START GIVEN RECORDS

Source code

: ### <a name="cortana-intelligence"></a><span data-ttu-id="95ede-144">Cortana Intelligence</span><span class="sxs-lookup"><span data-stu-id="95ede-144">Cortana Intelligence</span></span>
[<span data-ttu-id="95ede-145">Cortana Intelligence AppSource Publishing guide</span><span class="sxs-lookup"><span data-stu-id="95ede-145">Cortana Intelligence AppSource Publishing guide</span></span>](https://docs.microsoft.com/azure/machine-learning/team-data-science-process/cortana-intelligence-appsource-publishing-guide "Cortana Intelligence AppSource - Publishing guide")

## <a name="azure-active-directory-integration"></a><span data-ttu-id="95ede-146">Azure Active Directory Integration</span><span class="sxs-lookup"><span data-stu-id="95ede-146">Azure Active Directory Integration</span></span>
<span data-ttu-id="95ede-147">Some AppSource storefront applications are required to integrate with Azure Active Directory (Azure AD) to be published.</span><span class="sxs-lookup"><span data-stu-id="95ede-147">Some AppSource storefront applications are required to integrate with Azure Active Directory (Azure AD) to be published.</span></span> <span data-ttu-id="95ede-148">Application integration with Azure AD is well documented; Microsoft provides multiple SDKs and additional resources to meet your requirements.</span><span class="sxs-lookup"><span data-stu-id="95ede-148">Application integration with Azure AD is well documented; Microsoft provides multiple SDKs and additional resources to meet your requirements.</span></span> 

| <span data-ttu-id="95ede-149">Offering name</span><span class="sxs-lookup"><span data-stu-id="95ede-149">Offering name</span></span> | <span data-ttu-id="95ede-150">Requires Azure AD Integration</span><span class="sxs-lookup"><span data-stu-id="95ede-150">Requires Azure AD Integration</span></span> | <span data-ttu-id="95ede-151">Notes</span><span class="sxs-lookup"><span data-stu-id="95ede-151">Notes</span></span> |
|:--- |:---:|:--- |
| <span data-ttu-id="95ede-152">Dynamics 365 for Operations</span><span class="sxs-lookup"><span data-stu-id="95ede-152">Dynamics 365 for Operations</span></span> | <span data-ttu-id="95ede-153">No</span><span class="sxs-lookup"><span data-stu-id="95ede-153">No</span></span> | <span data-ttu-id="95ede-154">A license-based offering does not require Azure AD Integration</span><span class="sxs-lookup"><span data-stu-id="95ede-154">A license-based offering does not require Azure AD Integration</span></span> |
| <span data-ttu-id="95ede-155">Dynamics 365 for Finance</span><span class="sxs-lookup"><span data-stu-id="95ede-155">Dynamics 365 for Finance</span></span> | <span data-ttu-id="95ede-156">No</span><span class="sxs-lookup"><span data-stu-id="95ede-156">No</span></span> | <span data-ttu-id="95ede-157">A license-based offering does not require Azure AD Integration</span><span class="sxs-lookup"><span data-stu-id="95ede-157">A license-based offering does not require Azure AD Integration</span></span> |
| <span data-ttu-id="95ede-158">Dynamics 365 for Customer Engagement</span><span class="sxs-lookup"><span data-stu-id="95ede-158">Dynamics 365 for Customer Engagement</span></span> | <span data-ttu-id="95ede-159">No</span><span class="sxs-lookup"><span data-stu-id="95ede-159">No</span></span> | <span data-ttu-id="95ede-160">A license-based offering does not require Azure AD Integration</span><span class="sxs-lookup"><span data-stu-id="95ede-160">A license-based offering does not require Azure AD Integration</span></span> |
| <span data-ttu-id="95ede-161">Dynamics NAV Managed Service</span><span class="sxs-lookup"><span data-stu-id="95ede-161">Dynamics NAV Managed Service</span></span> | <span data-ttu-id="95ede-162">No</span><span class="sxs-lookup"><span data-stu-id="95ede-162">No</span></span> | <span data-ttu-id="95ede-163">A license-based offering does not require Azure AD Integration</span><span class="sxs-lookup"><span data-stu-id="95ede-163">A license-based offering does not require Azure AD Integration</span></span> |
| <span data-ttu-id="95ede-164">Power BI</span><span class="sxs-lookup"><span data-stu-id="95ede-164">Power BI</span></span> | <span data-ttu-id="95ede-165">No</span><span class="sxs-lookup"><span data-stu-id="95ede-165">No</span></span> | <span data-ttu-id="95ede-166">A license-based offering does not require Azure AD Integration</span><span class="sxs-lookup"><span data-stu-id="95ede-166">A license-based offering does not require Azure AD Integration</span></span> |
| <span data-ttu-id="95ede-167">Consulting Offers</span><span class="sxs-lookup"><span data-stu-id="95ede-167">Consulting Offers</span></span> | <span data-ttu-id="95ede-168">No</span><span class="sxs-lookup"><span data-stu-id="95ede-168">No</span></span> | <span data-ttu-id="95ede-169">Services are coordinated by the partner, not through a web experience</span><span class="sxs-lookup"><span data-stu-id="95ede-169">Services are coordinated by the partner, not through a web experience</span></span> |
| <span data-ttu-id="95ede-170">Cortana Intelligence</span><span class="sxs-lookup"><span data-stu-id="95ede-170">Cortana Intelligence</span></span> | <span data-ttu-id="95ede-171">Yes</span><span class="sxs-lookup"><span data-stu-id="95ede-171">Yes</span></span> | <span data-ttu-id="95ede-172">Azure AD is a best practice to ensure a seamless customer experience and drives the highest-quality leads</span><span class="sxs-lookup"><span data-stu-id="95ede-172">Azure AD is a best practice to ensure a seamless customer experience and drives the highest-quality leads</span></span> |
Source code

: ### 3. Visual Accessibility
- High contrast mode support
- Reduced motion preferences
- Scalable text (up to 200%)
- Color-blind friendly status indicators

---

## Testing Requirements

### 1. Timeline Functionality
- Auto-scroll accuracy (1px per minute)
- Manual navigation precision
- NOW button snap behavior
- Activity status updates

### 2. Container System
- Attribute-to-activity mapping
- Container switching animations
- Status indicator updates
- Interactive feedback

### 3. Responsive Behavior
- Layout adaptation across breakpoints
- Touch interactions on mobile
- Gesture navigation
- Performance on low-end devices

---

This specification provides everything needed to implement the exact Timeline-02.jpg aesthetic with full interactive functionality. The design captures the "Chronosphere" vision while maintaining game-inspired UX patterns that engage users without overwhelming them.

END GIVEN RECORDS

Whenever the string "Container" occurs in a line of the entries above, copy that line.

_FINISHED TASK_:
### 2. Container System
- Container switching animations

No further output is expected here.